> **What to do**:
Scanning the entries below, copy every line that contains the word "Customer".

─── Input material

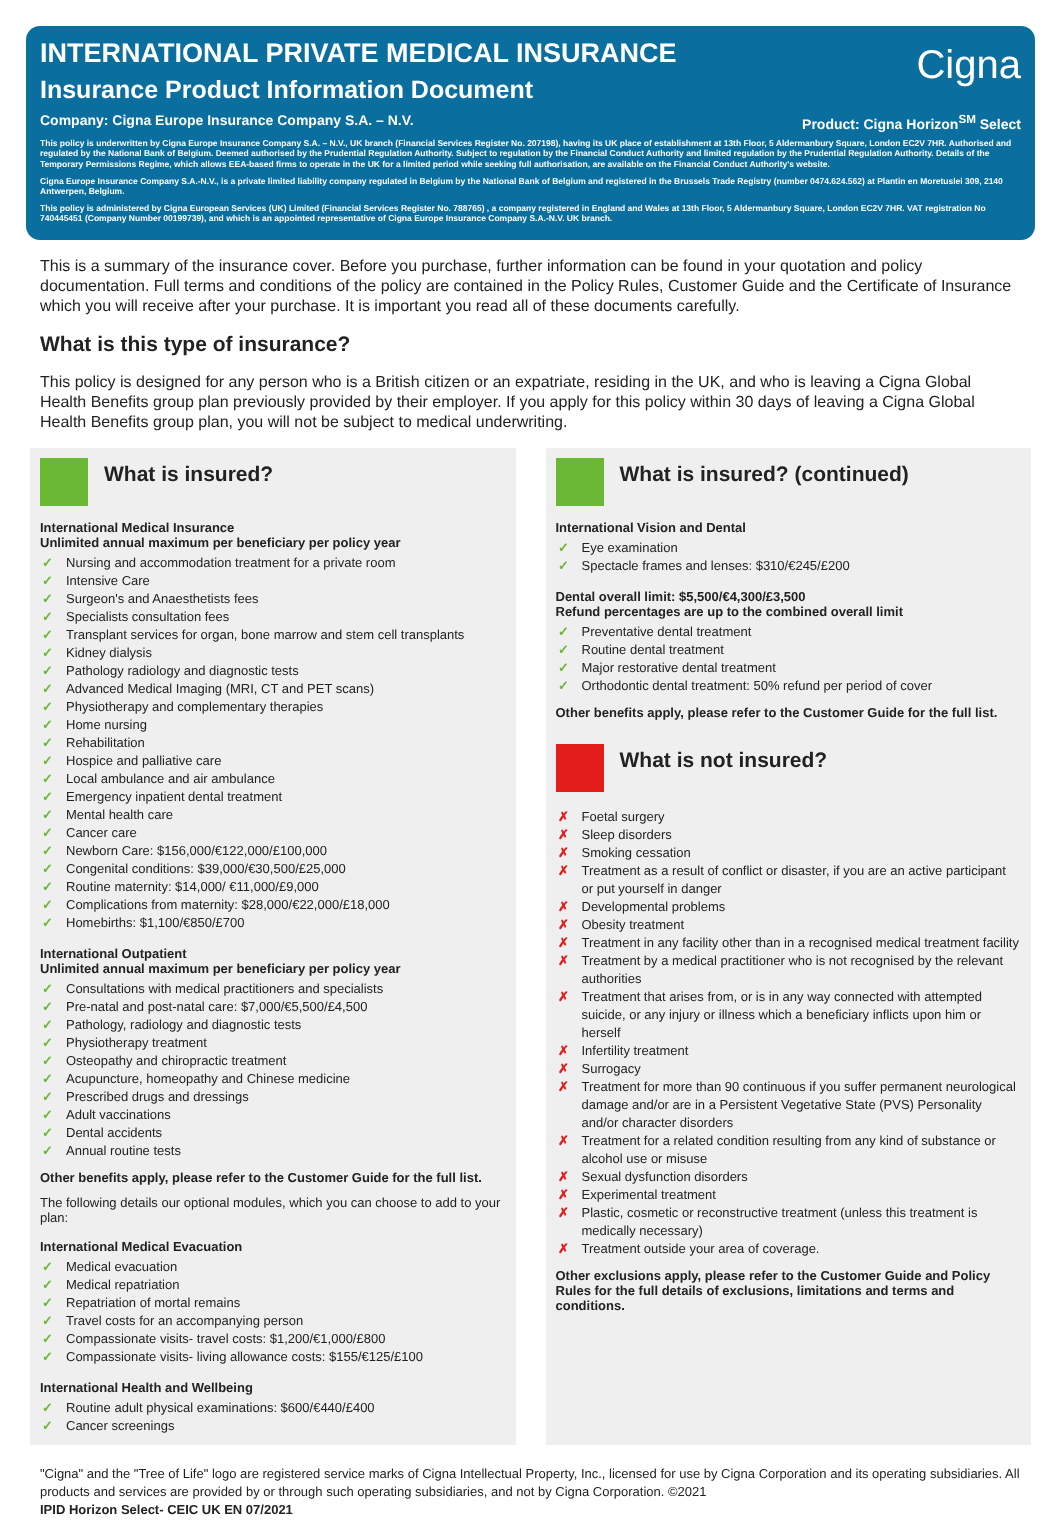INTERNATIONAL PRIVATE MEDICAL INSURANCE
Insurance Product Information Document
Cigna
Company: Cigna Europe Insurance Company S.A. – N.V. Product: Cigna Horizon<sup>SM</sup> Select
This policy is underwritten by Cigna Europe Insurance Company S.A. – N.V., UK branch (Financial Services Register No. 207198), having its UK place of establishment at 13th Floor, 5 Aldermanbury Square, London EC2V 7HR. Authorised and regulated by the National Bank of Belgium. Deemed authorised by the Prudential Regulation Authority. Subject to regulation by the Financial Conduct Authority and limited regulation by the Prudential Regulation Authority. Details of the Temporary Permissions Regime, which allows EEA-based firms to operate in the UK for a limited period while seeking full authorisation, are available on the Financial Conduct Authority's website.
Cigna Europe Insurance Company S.A.-N.V., is a private limited liability company regulated in Belgium by the National Bank of Belgium and registered in the Brussels Trade Registry (number 0474.624.562) at Plantin en Moretuslei 309, 2140 Antwerpen, Belgium.
This policy is administered by Cigna European Services (UK) Limited (Financial Services Register No. 788765) , a company registered in England and Wales at 13th Floor, 5 Aldermanbury Square, London EC2V 7HR. VAT registration No 740445451 (Company Number 00199739), and which is an appointed representative of Cigna Europe Insurance Company S.A.-N.V. UK branch.
This is a summary of the insurance cover. Before you purchase, further information can be found in your quotation and policy documentation. Full terms and conditions of the policy are contained in the Policy Rules, Customer Guide and the Certificate of Insurance which you will receive after your purchase. It is important you read all of these documents carefully.
What is this type of insurance?
This policy is designed for any person who is a British citizen or an expatriate, residing in the UK, and who is leaving a Cigna Global Health Benefits group plan previously provided by their employer. If you apply for this policy within 30 days of leaving a Cigna Global Health Benefits group plan, you will not be subject to medical underwriting.
What is insured?
International Medical Insurance
Unlimited annual maximum per beneficiary per policy year
✓ Nursing and accommodation treatment for a private room
✓ Intensive Care
✓ Surgeon's and Anaesthetists fees
✓ Specialists consultation fees
✓ Transplant services for organ, bone marrow and stem cell transplants
✓ Kidney dialysis
✓ Pathology radiology and diagnostic tests
✓ Advanced Medical Imaging (MRI, CT and PET scans)
✓ Physiotherapy and complementary therapies
✓ Home nursing
✓ Rehabilitation
✓ Hospice and palliative care
✓ Local ambulance and air ambulance
✓ Emergency inpatient dental treatment
✓ Mental health care
✓ Cancer care
✓ Newborn Care: $156,000/€122,000/£100,000
✓ Congenital conditions: $39,000/€30,500/£25,000
✓ Routine maternity: $14,000/ €11,000/£9,000
✓ Complications from maternity: $28,000/€22,000/£18,000
✓ Homebirths: $1,100/€850/£700
International Outpatient
Unlimited annual maximum per beneficiary per policy year
✓ Consultations with medical practitioners and specialists
✓ Pre-natal and post-natal care: $7,000/€5,500/£4,500
✓ Pathology, radiology and diagnostic tests
✓ Physiotherapy treatment
✓ Osteopathy and chiropractic treatment
✓ Acupuncture, homeopathy and Chinese medicine
✓ Prescribed drugs and dressings
✓ Adult vaccinations
✓ Dental accidents
✓ Annual routine tests
Other benefits apply, please refer to the Customer Guide for the full list.
The following details our optional modules, which you can choose to add to your plan:
International Medical Evacuation
✓ Medical evacuation
✓ Medical repatriation
✓ Repatriation of mortal remains
✓ Travel costs for an accompanying person
✓ Compassionate visits- travel costs: $1,200/€1,000/£800
✓ Compassionate visits- living allowance costs: $155/€125/£100
International Health and Wellbeing
✓ Routine adult physical examinations: $600/€440/£400
✓ Cancer screenings
What is insured? (continued)
International Vision and Dental
✓ Eye examination
✓ Spectacle frames and lenses: $310/€245/£200
Dental overall limit: $5,500/€4,300/£3,500
Refund percentages are up to the combined overall limit
✓ Preventative dental treatment
✓ Routine dental treatment
✓ Major restorative dental treatment
✓ Orthodontic dental treatment: 50% refund per period of cover
Other benefits apply, please refer to the Customer Guide for the full list.
What is not insured?
✗ Foetal surgery
✗ Sleep disorders
✗ Smoking cessation
✗ Treatment as a result of conflict or disaster, if you are an active participant or put yourself in danger
✗ Developmental problems
✗ Obesity treatment
✗ Treatment in any facility other than in a recognised medical treatment facility
✗ Treatment by a medical practitioner who is not recognised by the relevant authorities
✗ Treatment that arises from, or is in any way connected with attempted suicide, or any injury or illness which a beneficiary inflicts upon him or herself
✗ Infertility treatment
✗ Surrogacy
✗ Treatment for more than 90 continuous if you suffer permanent neurological damage and/or are in a Persistent Vegetative State (PVS) Personality and/or character disorders
✗ Treatment for a related condition resulting from any kind of substance or alcohol use or misuse
✗ Sexual dysfunction disorders
✗ Experimental treatment
✗ Plastic, cosmetic or reconstructive treatment (unless this treatment is medically necessary)
✗ Treatment outside your area of coverage.
Other exclusions apply, please refer to the Customer Guide and Policy Rules for the full details of exclusions, limitations and terms and conditions.
"Cigna" and the "Tree of Life" logo are registered service marks of Cigna Intellectual Property, Inc., licensed for use by Cigna Corporation and its operating subsidiaries. All products and services are provided by or through such operating subsidiaries, and not by Cigna Corporation. ©2021
IPID Horizon Select- CEIC UK EN 07/2021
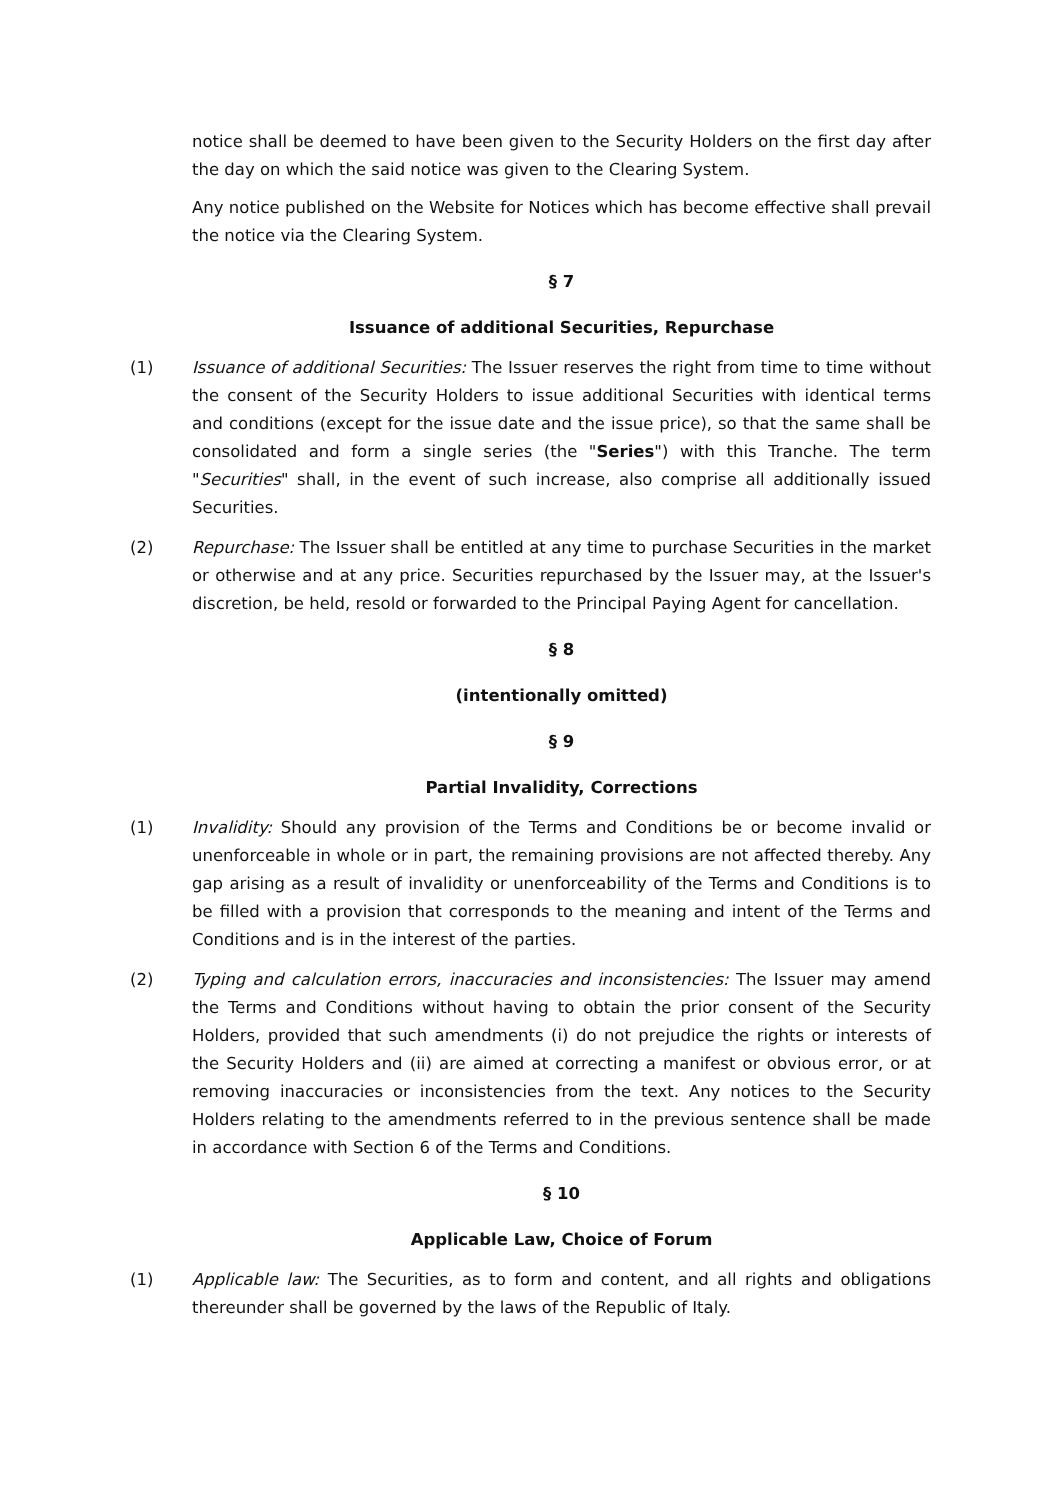notice shall be deemed to have been given to the Security Holders on the first day after the day on which the said notice was given to the Clearing System.
Any notice published on the Website for Notices which has become effective shall prevail the notice via the Clearing System.
§ 7
Issuance of additional Securities, Repurchase
(1) Issuance of additional Securities: The Issuer reserves the right from time to time without the consent of the Security Holders to issue additional Securities with identical terms and conditions (except for the issue date and the issue price), so that the same shall be consolidated and form a single series (the "Series") with this Tranche. The term "Securities" shall, in the event of such increase, also comprise all additionally issued Securities.
(2) Repurchase: The Issuer shall be entitled at any time to purchase Securities in the market or otherwise and at any price. Securities repurchased by the Issuer may, at the Issuer's discretion, be held, resold or forwarded to the Principal Paying Agent for cancellation.
§ 8
(intentionally omitted)
§ 9
Partial Invalidity, Corrections
(1) Invalidity: Should any provision of the Terms and Conditions be or become invalid or unenforceable in whole or in part, the remaining provisions are not affected thereby. Any gap arising as a result of invalidity or unenforceability of the Terms and Conditions is to be filled with a provision that corresponds to the meaning and intent of the Terms and Conditions and is in the interest of the parties.
(2) Typing and calculation errors, inaccuracies and inconsistencies: The Issuer may amend the Terms and Conditions without having to obtain the prior consent of the Security Holders, provided that such amendments (i) do not prejudice the rights or interests of the Security Holders and (ii) are aimed at correcting a manifest or obvious error, or at removing inaccuracies or inconsistencies from the text. Any notices to the Security Holders relating to the amendments referred to in the previous sentence shall be made in accordance with Section 6 of the Terms and Conditions.
§ 10
Applicable Law, Choice of Forum
(1) Applicable law: The Securities, as to form and content, and all rights and obligations thereunder shall be governed by the laws of the Republic of Italy.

──────

> **Solution for this task**:
This is a summary of the insurance cover. Before you purchase, further information can be found in your quotation and policy documentation. Full terms and conditions of the policy are contained in the Policy Rules, Customer Guide and the Certificate of Insurance which you will receive after your purchase. It is important you read all of these documents carefully.
Other benefits apply, please refer to the Customer Guide for the full list.
Other benefits apply, please refer to the Customer Guide for the full list.
Other exclusions apply, please refer to the Customer Guide and Policy Rules for the full details of exclusions, limitations and terms and conditions.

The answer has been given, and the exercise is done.